Suppose google using first strategy, then how a page with same url but updated content will be crawled and indexed? Suppose google using second one, then how it can recrawl all of these pages in less than 10 mins? what about other web pages? probably there are more than 6 billion web page available how recrawling all of these pages in timely manner is possible? I really think it is not possible with using some new technologies like nutch and solr on the hadoop infrastructure.

Regards.

1

1 Answers

1
votes

We use a huge set of computers to fetch (or "crawl") billions of pages on the web. Googlebot uses an algorithmic process: computer programs determine which sites to crawl, how often, and how many pages to fetch from each site.
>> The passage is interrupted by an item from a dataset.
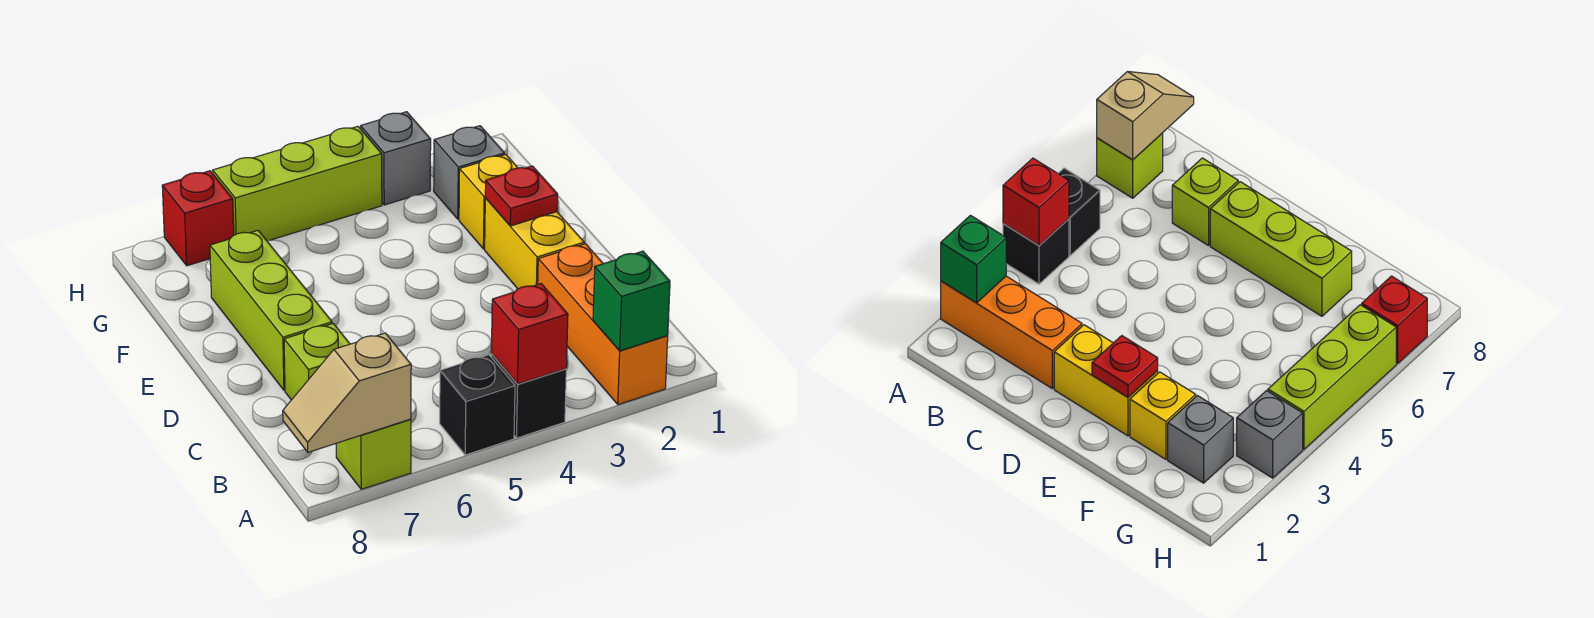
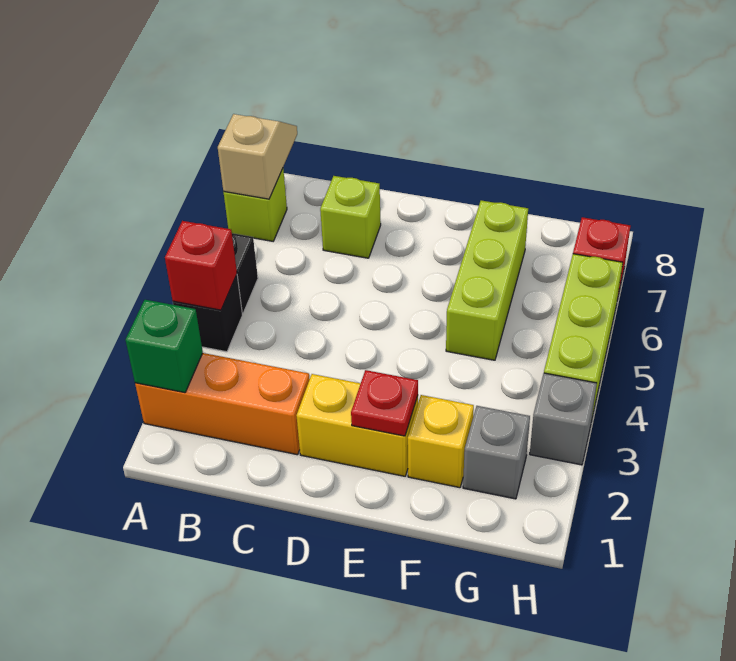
lime brick D7:F7 level 1 -> lime brick F5:F7 level 1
Googlebot's crawl process begins with a list of webpage URLs, generated from previous crawl processes and augmented with Sitemap data provided by webmasters. As Googlebot visits each of these websites it detects links (SRC and HREF) on each page and adds them to its list of pages to crawl. New sites, changes to existing sites, and dead links are noted and used to update the Google index.

https://support.google.com/webmasters/answer/182072?hl=en

First why does it has to finish its job in 10 minutes?

As in the first paragraph, not all sites are recrawled at same interval. They have an algorithm to determine this.

So googlebot will fetch every page again, but at very different intervals. Its option (2) in your question but with an added algorithm.

They use hadoop infrastructure for scalability.